Ayelet Shaked challenges the left’s domestic perversion of democracy. Tzipi Hotovely has called out its delusional pretense that repeating the same destructive behavior will somehow lead to better results. Both women have challenged the left’s illusions, its inversion of language and its refusal to acknowledge the difficult and unpleasant truths that must be dealt with if Israel is to be able to move forward.
The left insists that its institutional power protects democracy while the threat to democracy comes from democratically elected conservatives like Ayelet Shaked. Israeli leftists claim to be fighting for democracy by fighting against democracy. And Shaked, the daughter of a Mizrahi and Ashkenazi couple, is the living embodiment of the new Israel that the left’s old elites are so pathologically afraid of.
Netanyahu won reelection through the votes of Mizrahi Jews from Arab countries. The left responded with ugly bigoted tantrums. Ayelet Shaked infuriates them so badly because she is a successful woman who isn’t willing to be used as a puppet for their special interests the way that Moshe Kahlon is.
Tzipi Hotovely was a teenager when Rabin shook Arafat’s clammy hand in the White House Rose Garden. She came of age in an Israel where schoolchildren were constantly being told to sing peace songs and promised that this generation of soldiers would be the last. All of that proved to be a lie.
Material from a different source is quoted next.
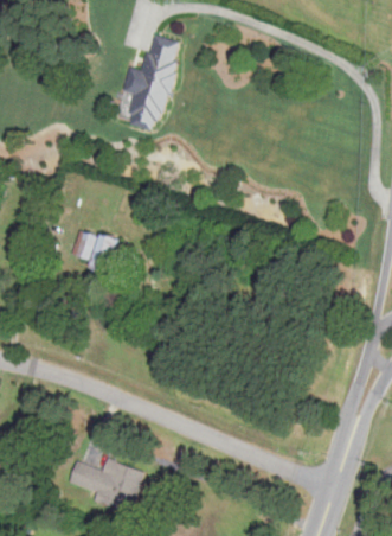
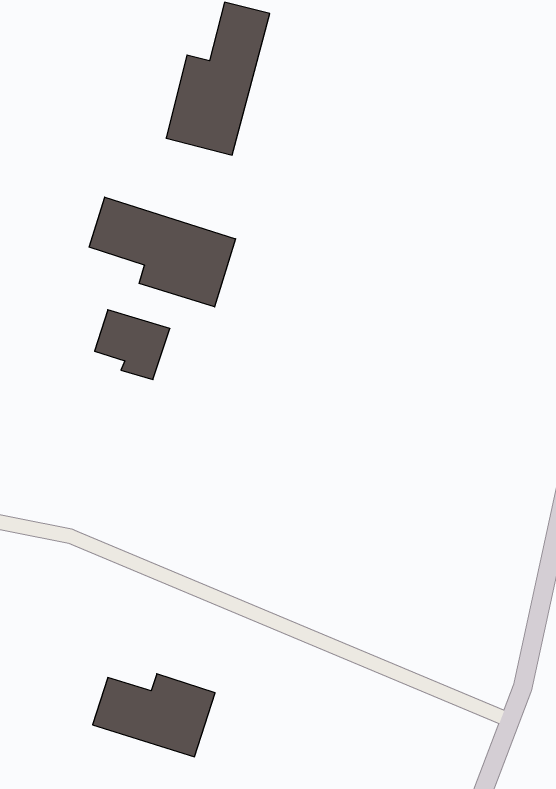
building: none -> [89,197,236,307]

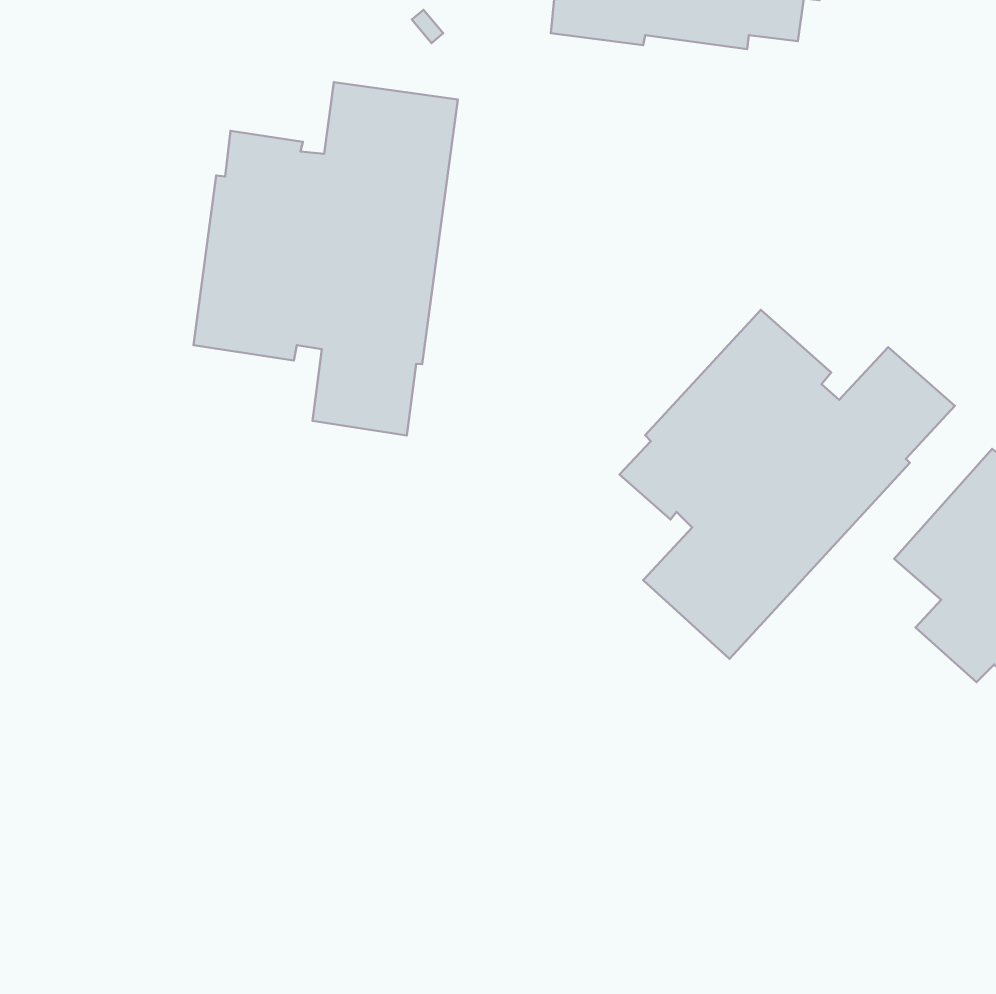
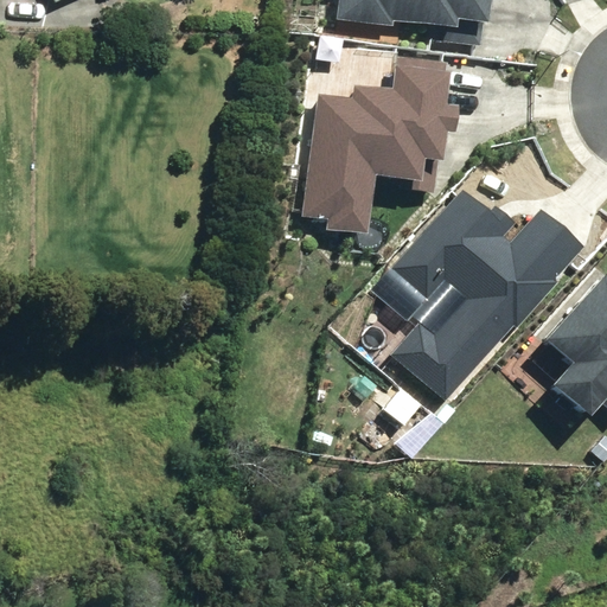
building: [193,82,458,435] -> none
building: none -> [302,56,456,236]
To many Israelis, that strange time became the country’s Age of Aquarius, a time when it lost touch with reality leaving a nation divided between resentful peace hippies still nursing their impossible dreams in Rabin Square and a larger populace dealing with the problems and threats that the left had created.
It’s unsurprising that Hotovely’s generation has little patience for the delusions of the left. Hers was the first generation that came of age believing the lies and was swiftly disabused of them when their classmates were being blown up on buses and in clubs. They learned about the truth the hard way.
What really frightens the left about Tzipi Hotovely and Ayelet Shaked is that they are the vanguard of a new pragmatic generation with little use for empty idealism. They believe in an Israel that is strong, because they have seen what happens when it is weak. They stand for a democratic Israel, because they have seen what happens when the left uses its institutional power to undemocratically force its way.
Both women are serious in exactly the way that Tzipi Livni, the left’s intended Foreign Minister, wasn’t. You won’t find them making fools of themselves the way that Livni did by dancing and taking selfies in a gay bar. They take their work seriously and they are there to work rather than to decorate posters. That is what the left refused to understand until it was too late. Now its spokesmen and scribblers act as if Shaked and Hotovely’s appointments were a desperate unintended accident by Netanyahu.
And maybe that was Netanyahu’s plan all along. The media’s frenzy over these two women has temporarily distracted it from him and from recognizing their competence and professionalism.
Perhaps the strangest phenomenon in Israeli politics is the media’s obsession with Sara Netanyahu; whose only crime is being married to the Prime Minister of Israel. The media hates her even more than they hate her husband leading to bizarre stories that accuse her of drinking champagne all day and then pocketing the bottle deposits. Or controlling her husband and masterminding the country’s politics.
The Israeli media’s weakness for sexism may have made its response to Shaked and Hotovely predictable. And because the international media gets its stories on Israel from Haaretz, the meltdown went global.
The left whines that Shaked and Hotovely are just too dangerous to be allowed to do their jobs. And it has a point. If they were allowed to do their jobs, much of the left’s damage might finally be undone.